5. It is unsuited to a digital age
IP does not easily map on to patterns of creativity in the digital age. Think of the ease of remixing and rehashing, the way we can cut and paste small bits of music or film or text to often create something magical and entertaining. Personal use, or use for non-commercial purposes, is constantly under threat by over-zealous IP holders who work on the assumption that anything of value must be propertised. This leads to fragmented ownership of ideas, knowledge and information. When in doubt, most of us would rather not infringe intellectual property rights than take the chance. It does not help that the law is often ambiguous on what amounts to infringement.
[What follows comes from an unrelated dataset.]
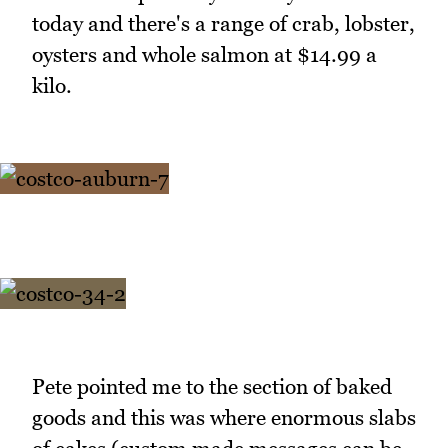
today and there's a range of crab, lobster,
oysters and whole salmon at $14.99 a
kilo.
Pete pointed me to the section of baked
goods and this was where enormous slabs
6. It compounds inequality
IPRs help make money, but often in ways that favour large aggregated rights holders like publishers and music collection societies at the cost of individual creators, song writers, and authors. Litigation is extremely expensive. Unless you can make credible threats to litigate and spend money on lawyers and the courts, your IP right remains a protection in name only.
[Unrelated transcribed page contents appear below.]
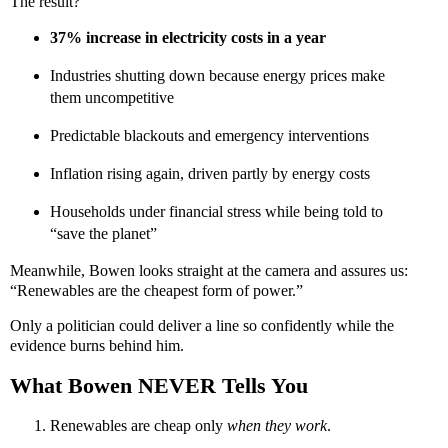
The result?
37% increase in electricity costs in a year
Industries shutting down because energy prices make
them uncompetitive
Predictable blackouts and emergency interventions
Inflation rising again, driven partly by energy costs
Households under financial stress while being told to
“save the planet”
Meanwhile, Bowen looks straight at the camera and assures us:
“Renewables are the cheapest form of power.”
Only a politician could deliver a line so confidently while the
evidence burns behind him.
What Bowen NEVER Tells You
Renewables are cheap only
when they work
.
7. It is an international tool of exclusion
Many international norms of justice are useless and ineffective because IP is now a matter of foreign policy. The Paris Agreement could not reach a consensus on climate related technology transfer and intellectual property, so it was left out of the Agreement. The new UN oceans treaty is also under threat if we cannot agree a fair way to distribute benefits from marine genetic resources of the deep sea — some of which could be productive sources of anti-virals. In a global world, IP is the handmaiden of trade, capital and power.
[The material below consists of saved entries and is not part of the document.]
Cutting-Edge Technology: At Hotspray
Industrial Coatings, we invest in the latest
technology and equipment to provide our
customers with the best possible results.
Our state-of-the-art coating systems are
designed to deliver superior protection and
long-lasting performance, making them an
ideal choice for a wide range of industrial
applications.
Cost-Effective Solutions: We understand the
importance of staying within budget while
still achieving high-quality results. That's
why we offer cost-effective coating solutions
8. It appropriates hidden labour
Many of our closest experiences of IP come from brand value, or public consumption of entertainment, and there is a great deal of hidden labour in public culture. Consumers who participate and amplify different meanings contribute enormously to the success of a brand. For brand owners to claim that they own much of the value of what was created should feel unfair, but it often doesn’t because our labour is atomised and appropriated.
9. It devalues social innovation
Intellectual property rights do little to acknowledge the work of previous inventors and creators. Imagine a child is trapped under a car, and four people are unable to lift it. A fifth person arrives and the car moves. The child escapes unhurt. Who would you give the credit of saving the child — all five, or just the fifth person? Many IPRs do not acknowledge the contribution of the four people, but give a ‘winner takes all’ reward to the fifth person, thus undervaluing the sociality of innovation.
10. It undermines traditional knowledge
The patent system favours particular forms of knowledge over others, acting as a gatekeeper and curator of vast quantities of scientific and technical knowledge and information. Unfortunately it has no way to grant equivalence to traditional forms of knowledge. There are many ways of knowing something — if we discover that ginger has anti-viral properties that can dampen the effect of COVID, we might say the reason it does so is ‘the spirit in the root’, or you could say the technically described, active ingredient in ginger has an anti-viral effect. The patent system will only allow someone who uses the latter language to claim an exclusive right to use ginger as an anti-viral. This misalignment has led to communities losing patrimony over traditional forms of knowledge, taken over by reductive ways of controlling, owning and disseminating information.
So by all means raise a glass today, but not to ‘World IP’. Spare a thought instead for the diversity of all the creators and innovators out there —scientists working towards treatments and vaccines; the ingenuity of many in marginalised communities who hack their way to a better life; and those communities who steward the biodiversity that now contributes to many of our pharmaceuticals.
This post represents the views of the author and not those of the COVID-19 blog, nor LSE.